Era necesario derrocar militarmente al gobierno revolucionario de la isla, para evitar que su contagio se propagara en el  continente,  se intentó en Girón y Bahía de Cochinos, pero se desistió, no porque no se pudiera, sino por el alto costo que tendría hacerlo.  Los cubanos no se rendirían y aunque con muchos problemas y escasez de toda índole, estaban y están cohesionados y dispuestos a dar pelea sin importar las consecuencias.
Se aplica desde entonces un bloqueo que impide que puedan comercializar en un mundo que se dice de libre mercado, pero que por decisión de los Estados Unidos para los cubanos no es  así.  La propaganda rumiante de las grandes cadenas, pese a la proliferas y permanentes campañas para desacreditar al gobierno de La Habana, no han logrado reducir la voluntad de los cubanos para mantener su derecho inalienable a decidir por sí mismos su propio destino.

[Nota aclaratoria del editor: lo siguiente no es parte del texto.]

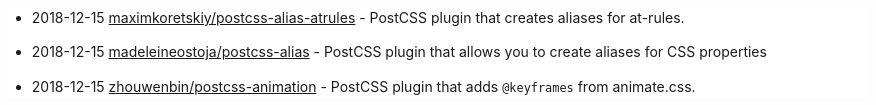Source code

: - 2018-12-15 [maximkoretskiy/postcss-alias-atrules](https://github.com/maximkoretskiy/postcss-alias-atrules) - PostCSS plugin that creates aliases for at-rules.

- 2018-12-15 [madeleineostoja/postcss-alias](https://github.com/madeleineostoja/postcss-alias) - PostCSS plugin that allows you to create aliases for CSS properties

- 2018-12-15 [zhouwenbin/postcss-animation](https://github.com/zhouwenbin/postcss-animation) - PostCSS plugin that adds `@keyframes` from animate.css.

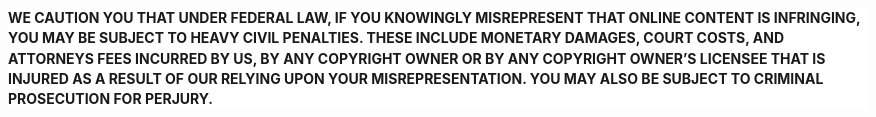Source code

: <strong>WE CAUTION YOU THAT UNDER FEDERAL LAW, IF YOU KNOWINGLY MISREPRESENT THAT ONLINE CONTENT IS INFRINGING, YOU MAY BE SUBJECT TO HEAVY CIVIL PENALTIES. THESE INCLUDE MONETARY DAMAGES, COURT COSTS, AND ATTORNEYS FEES INCURRED BY US, BY ANY COPYRIGHT OWNER OR BY ANY COPYRIGHT OWNER’S LICENSEE THAT IS INJURED AS A RESULT OF OUR RELYING UPON YOUR MISREPRESENTATION. YOU MAY ALSO BE SUBJECT TO CRIMINAL PROSECUTION FOR PERJURY.</strong>
</div>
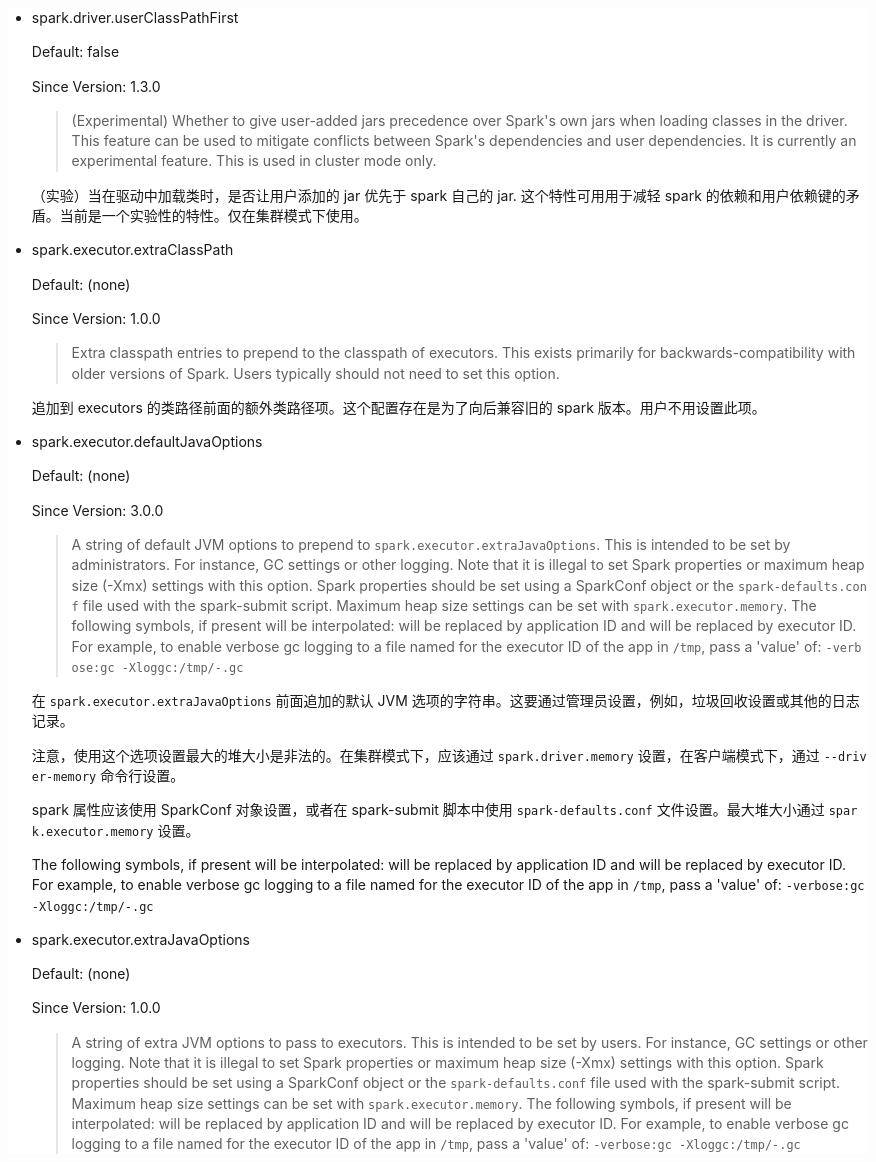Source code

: - spark.driver.userClassPathFirst	

	Default: false	

	Since Version: 1.3.0

	> (Experimental) Whether to give user-added jars precedence over Spark's own jars when loading classes in the driver. This feature can be used to mitigate conflicts between Spark's dependencies and user dependencies. It is currently an experimental feature. This is used in cluster mode only.	

	（实验）当在驱动中加载类时，是否让用户添加的 jar 优先于 spark 自己的 jar. 这个特性可用用于减轻 spark 的依赖和用户依赖键的矛盾。当前是一个实验性的特性。仅在集群模式下使用。

- spark.executor.extraClassPath	

	Default: (none)	

	Since Version: 1.0.0

	> Extra classpath entries to prepend to the classpath of executors. This exists primarily for backwards-compatibility with older versions of Spark. Users typically should not need to set this option.	

	追加到 executors 的类路径前面的额外类路径项。这个配置存在是为了向后兼容旧的 spark 版本。用户不用设置此项。

- spark.executor.defaultJavaOptions	

	Default: (none)	

	Since Version: 3.0.0

	> A string of default JVM options to prepend to `spark.executor.extraJavaOptions`. This is intended to be set by administrators. For instance, GC settings or other logging. Note that it is illegal to set Spark properties or maximum heap size (-Xmx) settings with this option. Spark properties should be set using a SparkConf object or the `spark-defaults.conf` file used with the spark-submit script. Maximum heap size settings can be set with `spark.executor.memory`. The following symbols, if present will be interpolated: will be replaced by application ID and will be replaced by executor ID. For example, to enable verbose gc logging to a file named for the executor ID of the app in `/tmp`, pass a 'value' of: `-verbose:gc -Xloggc:/tmp/-.gc`	

	在 `spark.executor.extraJavaOptions` 前面追加的默认 JVM 选项的字符串。这要通过管理员设置，例如，垃圾回收设置或其他的日志记录。

	注意，使用这个选项设置最大的堆大小是非法的。在集群模式下，应该通过 `spark.driver.memory` 设置，在客户端模式下，通过 `--driver-memory` 命令行设置。

	spark 属性应该使用 SparkConf 对象设置，或者在 spark-submit 脚本中使用 `spark-defaults.conf` 文件设置。最大堆大小通过 `spark.executor.memory` 设置。

	The following symbols, if present will be interpolated: will be replaced by application ID and will be replaced by executor ID. For example, to enable verbose gc logging to a file named for the executor ID of the app in `/tmp`, pass a 'value' of: `-verbose:gc -Xloggc:/tmp/-.gc`

- spark.executor.extraJavaOptions	

	Default: (none)	

	Since Version: 1.0.0

	> A string of extra JVM options to pass to executors. This is intended to be set by users. For instance, GC settings or other logging. Note that it is illegal to set Spark properties or maximum heap size (-Xmx) settings with this option. Spark properties should be set using a SparkConf object or the `spark-defaults.conf` file used with the spark-submit script. Maximum heap size settings can be set with `spark.executor.memory`. The following symbols, if present will be interpolated: will be replaced by application ID and will be replaced by executor ID. For example, to enable verbose gc logging to a file named for the executor ID of the app in `/tmp`, pass a 'value' of: `-verbose:gc -Xloggc:/tmp/-.gc` 
	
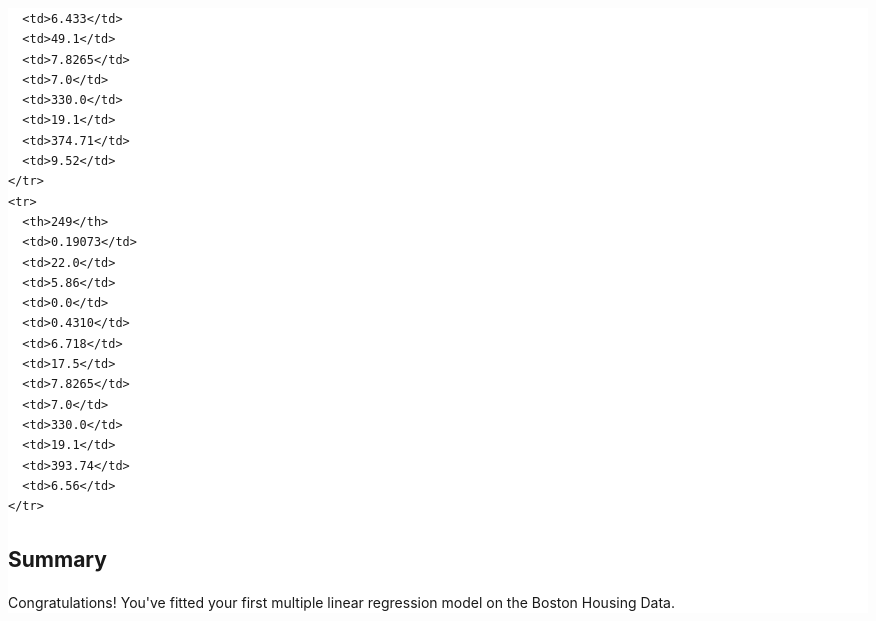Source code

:       <td>6.433</td>
      <td>49.1</td>
      <td>7.8265</td>
      <td>7.0</td>
      <td>330.0</td>
      <td>19.1</td>
      <td>374.71</td>
      <td>9.52</td>
    </tr>
    <tr>
      <th>249</th>
      <td>0.19073</td>
      <td>22.0</td>
      <td>5.86</td>
      <td>0.0</td>
      <td>0.4310</td>
      <td>6.718</td>
      <td>17.5</td>
      <td>7.8265</td>
      <td>7.0</td>
      <td>330.0</td>
      <td>19.1</td>
      <td>393.74</td>
      <td>6.56</td>
    </tr>
  </tbody>
</table>
</div>



## Summary
Congratulations! You've fitted your first multiple linear regression model on the Boston Housing Data.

En estos sesenta años han tenido que encarar en distintas oportunidades situaciones graves y enojosas como las de ahora, debido a que al sumarse el bloqueo económico que les impide acceder al crédito y al comercio internacional, con el desastre sanitario y económico que ha causado la pandemia del covid, se ha generado  inflación y escasez como en todos los países  del mundo.
La necesidad tiene cara de hereje.  Siempre habrá disgustos e inconformidades y mas en tiempo de necesidad extrema como las que ahora se vive en todo el mundo, es solo que en Cuba es peor por las condiciones que se les imponen y porque además desde el principal centro de poder se alienta la inconformidad.
¿Que va a pasar con Cuba? es una pregunta que ha recorrido el mundo por décadas, y la respuesta seguirá siendo la misma: “Lo quieran los cubanos que pase” y siempre que así sea no habrá ninguna dificultad ni problemas, porque ellos tienen sus leyes y sus reglas y es su derecho soberano en el que ni amigos ni enemigos tenemos derecho a intervenir.  Es lo justo, es lo sano y ojalá, las autoridades norteamericanas y sus coristas lo entienda.
La combinación del bloqueo con el asedio mediático alberga la esperanza de que se generen en Cuba conflictos que detonen en estallidos  sociales para debilitar y derrocar la revolución, situación por lo que desde los medios al servicio de Washington se  exageran las expresiones de descontento y quejas  en cuba, pero al mismo tiempo ocultan o minimizan los de Colombia, Brasil o Chile, recurriendo a difundir medias verdades, lo que equivale a mentiras enteras, siendo esta la razón fundamental por la que  desde 1960 venimos escuchando y leyendo en esos medios la fallida afirmación de que: “La revolución cubana, se cae el año que viene”.